La Pacific Coast Highway
Raodtrip sur la Pacific 1, entre San Francisco et Los Angeles
Cette route est un road trip à part entière qui fait voyager entre terre et mer. Nous l’avons prise à partir de Carmel jusqu’à notre petit cottage situé à Pismo Beach, traversant sa partie la plus intéressante qui s’étend de Carmel à San Simeon : bienvenue sur le Big Sur.
Sur la baie de Monterey, Carmel-by-the-Sea est une petit village au charme romantique : chaumières en pierre, cottages féeriques, coquets jardins, boutiques stylées, antiquaires (en vitrine mon rêve d’acquisition : deux livres d’Alice au Pays des Merveilles datant du début du siècle), galeries d’art…
L’Ocean Avenue descend jusqu’à une plage de sable fin bordée de végétations et d’arbres centenaires...
« Nous mouillâmes juste à l’endroit indiqué sur la carte, à environ un tiers de mille de chaque rive, la terre d’un côté et l’îlot du Squelette de l’autre.

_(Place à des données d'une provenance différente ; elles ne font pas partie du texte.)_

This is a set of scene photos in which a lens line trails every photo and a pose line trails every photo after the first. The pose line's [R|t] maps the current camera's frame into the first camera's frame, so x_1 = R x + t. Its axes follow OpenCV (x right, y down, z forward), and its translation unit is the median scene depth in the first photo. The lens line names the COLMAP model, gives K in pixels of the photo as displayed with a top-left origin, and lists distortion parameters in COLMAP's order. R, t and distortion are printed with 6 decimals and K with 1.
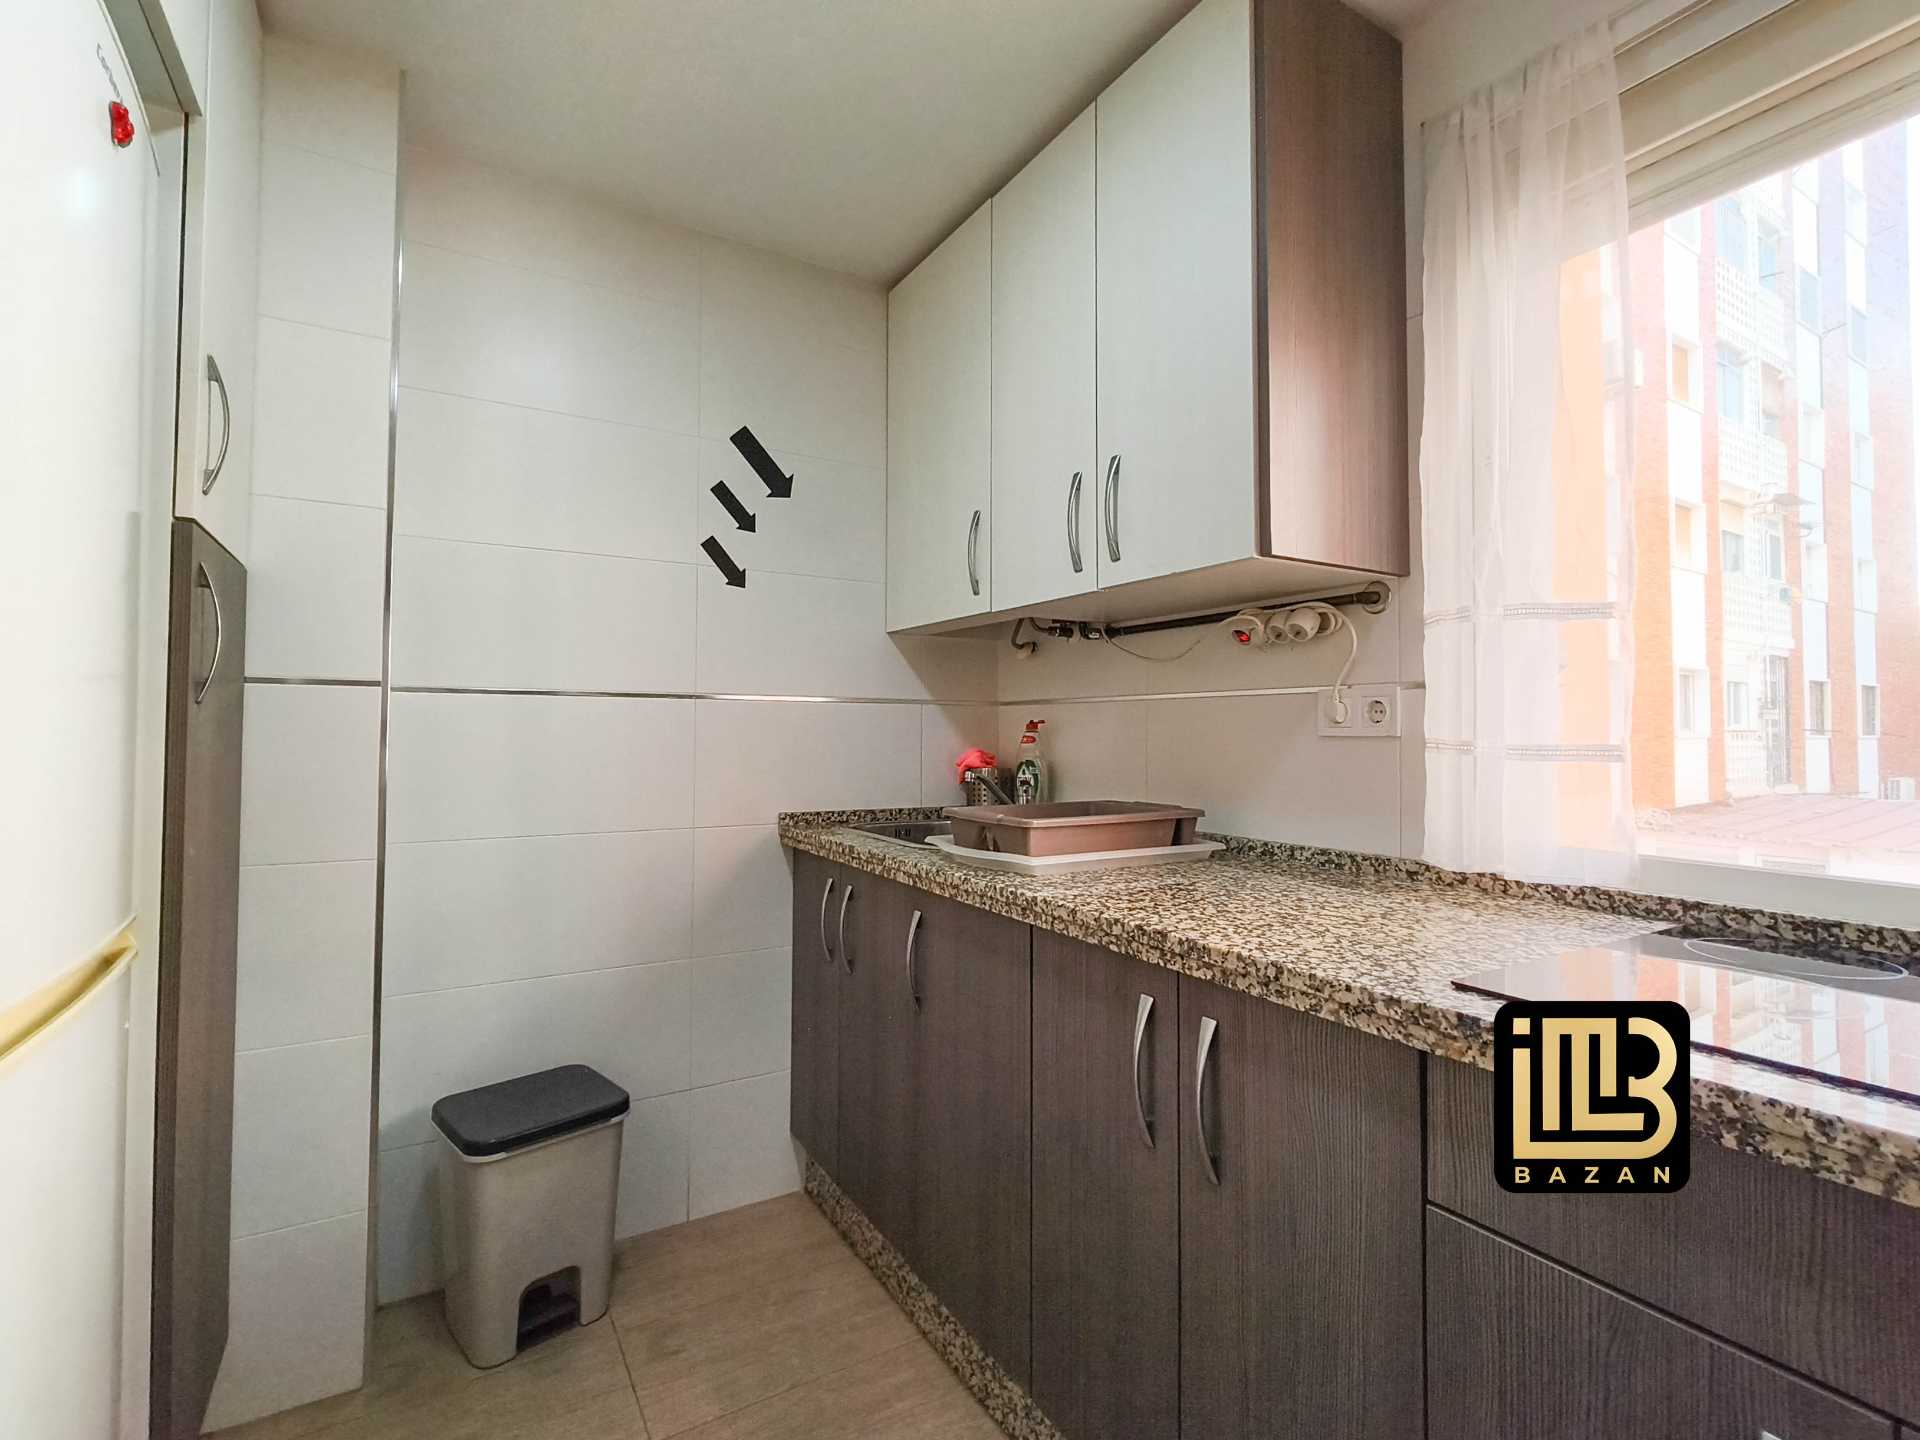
lens RADIAL K [[891.9, 0, 953.4], [0, 891.9, 711.4], [0, 0, 1]] dist [-0.004690, -0.000784]
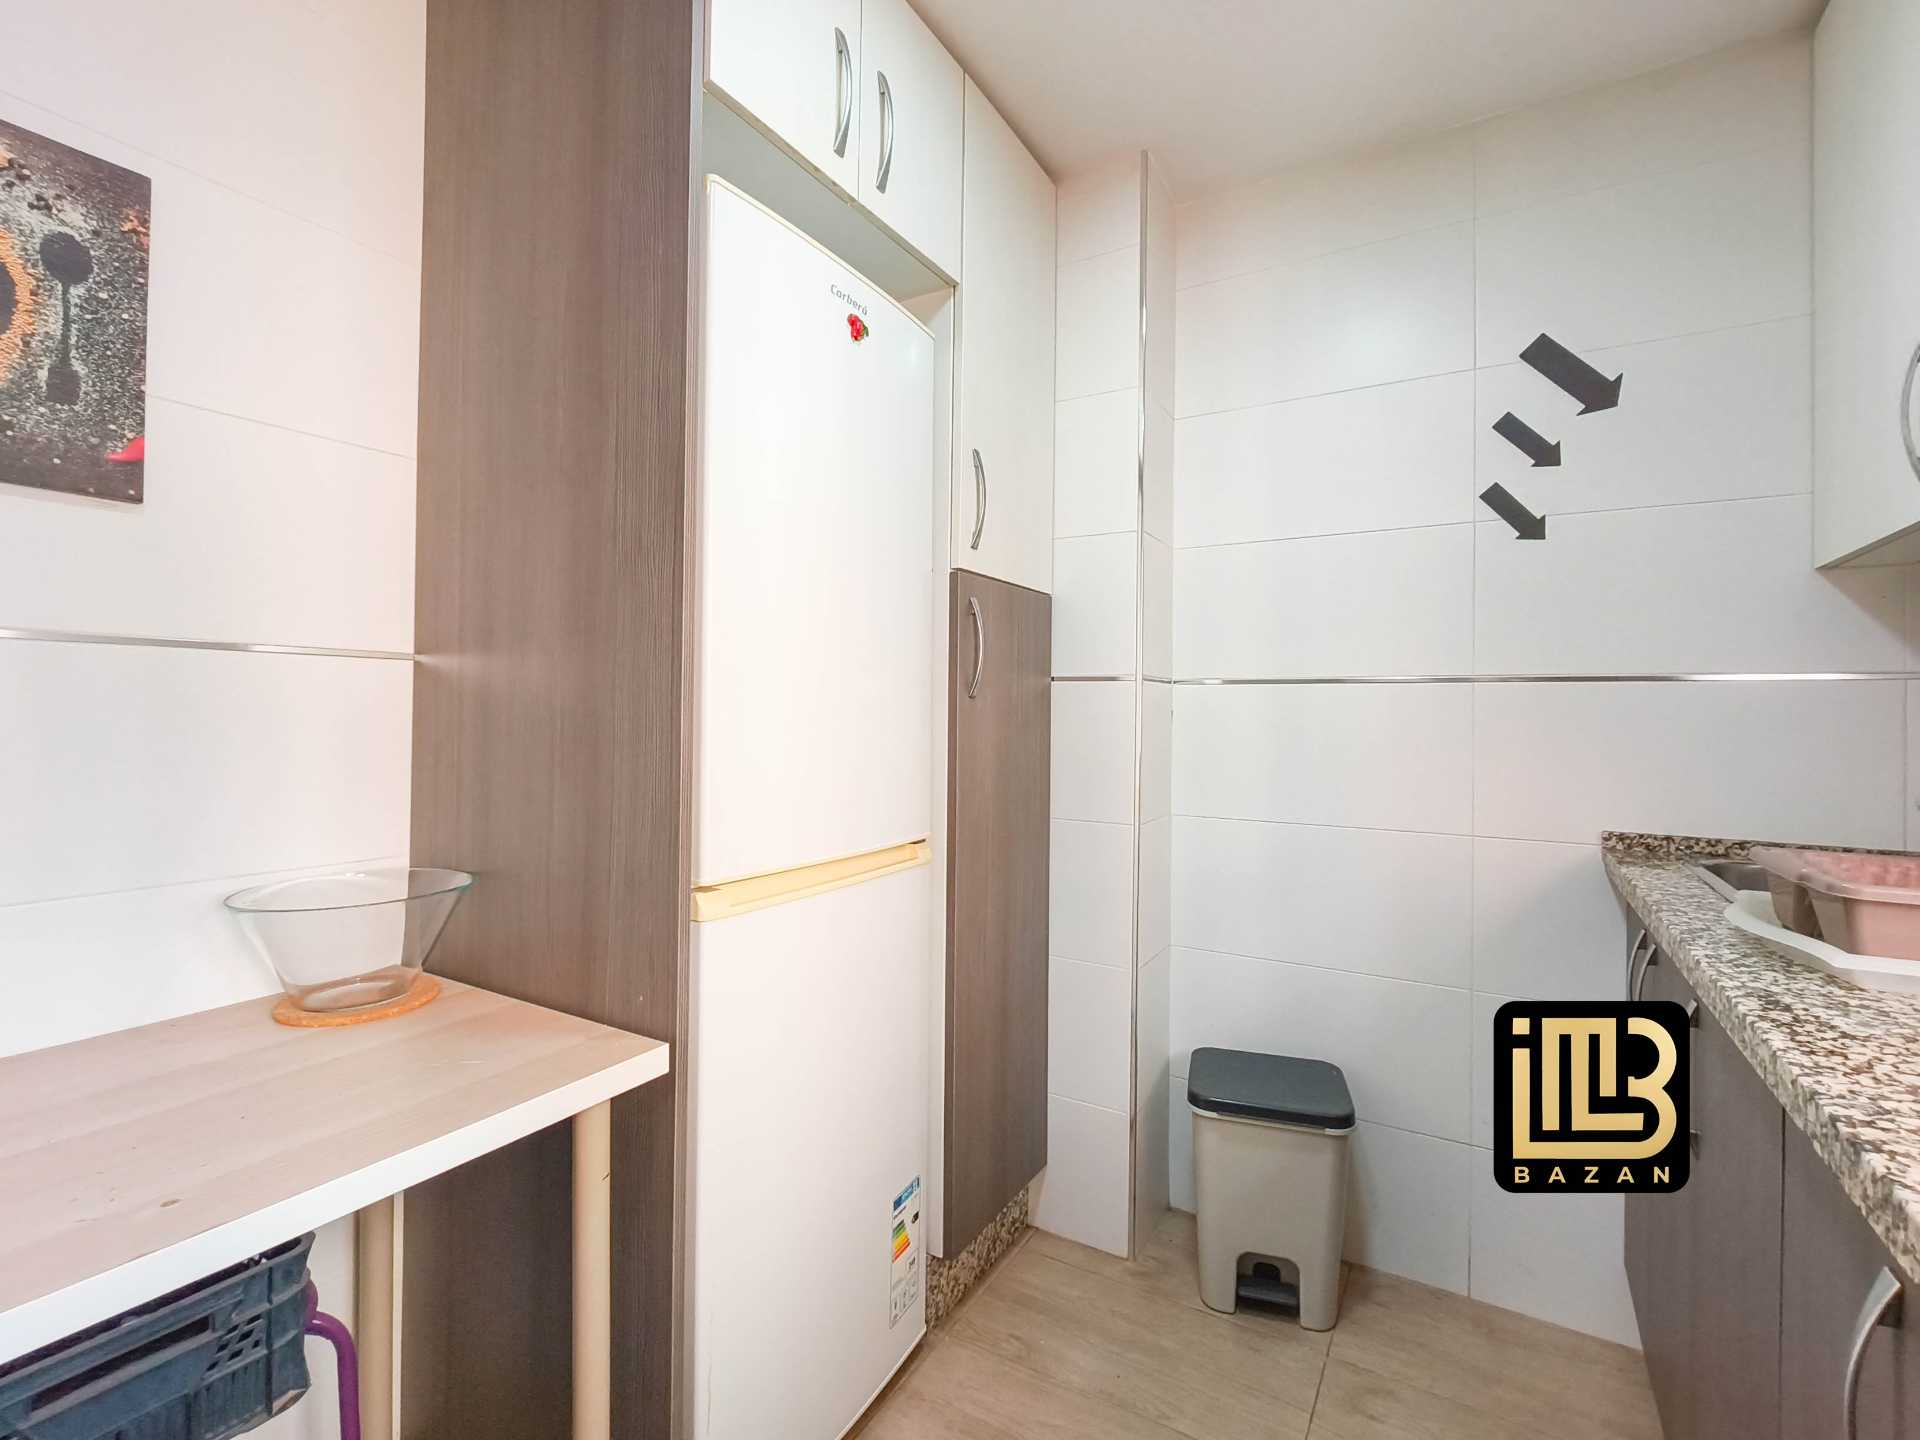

Le fond était de sable fin. Le plongeon de notre ancre fit s’élever du bois une nuée tourbillonnante d’oiseaux criards. »
Première escapade au point Lobos State Reserve qui aurait inspiré Robert Louis Stevenson pendant l’écriture de l’Île au Trésor. C’est aussi la plus grande réserve sous marine des États-Unis. Nous avons fait une petite randonnée dans une forêt à l’ambiance magique. Les couleurs vertes flirtaient avec des teintes plus automnales avant de surplomber un petit coin de paradis. Les falaises se dégagent sous la brume, parsemées de cyprès de Monterey (qui poussent ici comme des petits pains) et de quelques maisons, à ses pieds une crique plage. En poursuivant le chemin, nous découvrons l’île aux oiseaux qui a des airs de banquise aux manchots avec son assemblée de cormorans. L’imagination caresse les silhouettes rocheuses, contact qui éveille des impressions merveilleuses, avant de surprendre des lions de mer étendus au bord de l’eau. Le vent est rendu visible par les formes tortueuses des arbres, les vagues marines témoignent de leur violence par ces côtes qu’elles ont sculptées patiemment au fil du temps. Cet air sauvage et poétique continuera de souffler sa beauté grandiose tout au long du Big Sur...
Nous ferons plusieurs haltes photo, devant le Bixby Bridge , les cascades du Salmon Creek Falls… Le manque de temps hélas ne nous a pas permis de partir à l’aventure dans certains de ses secrets écrins tels que la Pfeiffer Beach.
La route serpente surplombée d’un côté par les montagnes de l’autre par des pentes rocheuses plongeant toutes droites dans un océan aux multiples visages : tantôt remous agités, tantôt étendue cobalt et sereine, entre soleil et ciel bleu et nappes de brouillard.
Un peu plus loin, nous nous arrêterons devant une eau baignée de petites roches, le temps de faire des derniers clichés devant cette vue, les cheveux coiffés à la diable par le vent mais qui nous rendent à coup sûr plus attrayant qu’aucune filtre Instagram !
Après San Simeon, les paysages deviennent plus arides, l’océan plus lointain, c’est donc avec plaisir que je me suis désaltérée depuis les terrasses du Cottage In by the sea de Pismo Beach qui donnent directement sur la plage. Des braseros permettent d’y rester au chaud à la nuit tombante et de savourer la fin d’une journée extraordinairement californienne.